What if everything you thought you knew about Brian Wilson was wrong? What if he wasn't just a bubble-gum pop star who spiraled into crippling depression but a musical genius who, in addition to recording the long-delayed Smile, has a wealth of other tracks just waiting for an audience? The revelations in Brian Chidester's cover story last week, "The Secret Brian Wilson Bedroom Tapes," excited longtime fans and more casual listeners alike.

Dbpcservice writes, "Fantastic article."

Sean Broderick agrees: "I enjoyed reading this well-written article. As a person who very much appreciates music, I love to learn new information about truly great artists, such as Brian Wilson and the Beach Boys. If and when Brian Wilson's Secret Bedroom (Music) gets released, I'll be buying it the first day it's available. When the 2011 Beach Boys Smile album was finally released, it was a thrill to hear the whimsical lyrics and music with all of the Beach Boys participating and singing. One of the big reasons the Beach Boys have been so successful is that they have six excellent lead singers, not just one or two. Thank you!"

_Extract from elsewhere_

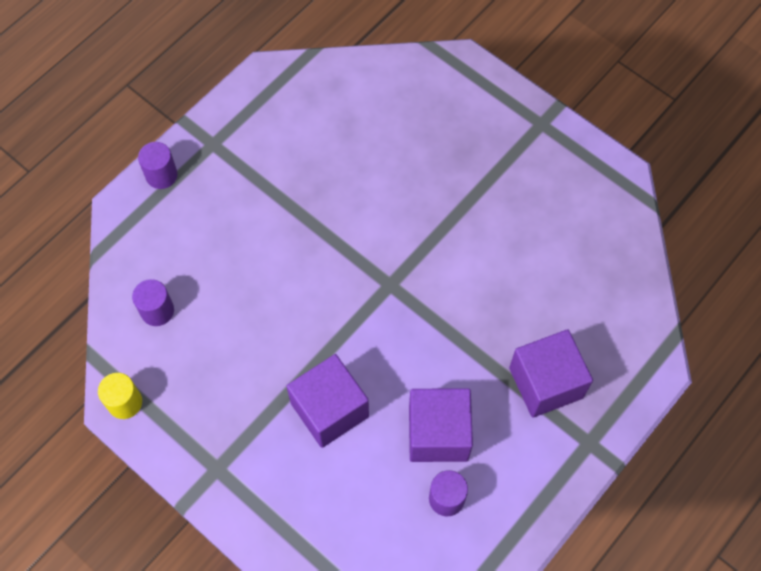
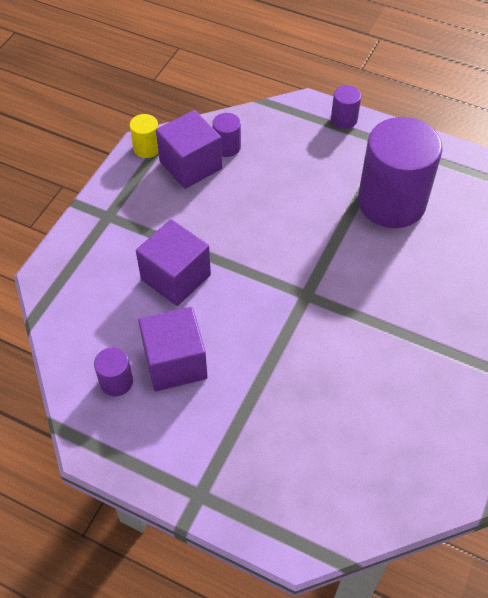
camera: 75 degrees right, 10 degrees down
purple cube [509,329,593,418] -> purple cube moved to [156,110,222,189]
none -> purple cylinder [358,117,443,228]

Drmiguel.deleon writes, "Good article, except that the writer alluded twice to Brian Wilson's diminishing songwriting and experimentation, ostensibly ending in the mid-'70s. This, however, doesn't account for his ongoing work as a solo artist — just as there are many demos from that period, so also are there many unreleased songs Wilson has either composed or recorded since the late 1980s. The Beach Boys' reunion album, That's Why God Made the Radio, is a case in point. The story is that most of the music for that album was written and demo'd by Brian back in 1996, and the plan was a Beach Boys album at that time, but that Carl Wilson's losing battle with cancer sidelined the project.

"Would that Brother Records — and Brian himself — would release the demos, or else Brian could complete the recordings and send them out to a world that now appreciates his gift and the journey he's taken."

Finally, Killabagger reminds us of one factor affecting Wilson in the late '60s: "You all have to remember 1964-66 was the heyday of LSD use in L.A. It was legal, and pure, and it was everywhere. Brian and others were eating LSD like Tic-Tacs. As enlightening LSD is, too much makes you mental. I was there as a kid, and saw it big-time in Laurel Canyon."

Let's Go Ride a Bike

Stevie St. John's "First Person" column about giving up her car for a life of bicycling and public transit was a hit with readers ("Yes, I Am Car-Free in L.A.," Jan. 31). Writes Inspector Hound, "A fun, optimistic and informative read. I don't think I could go car-free, but I admire Ms. St. John for doing so."

Lady_blood_vamp666 adds, "Good article. Living car-free is workable; I've been car-free for five years, and I prefer it this way. I had to cringe at the phrase 'sex workers,' though — that euphemism sounds so pretentious!"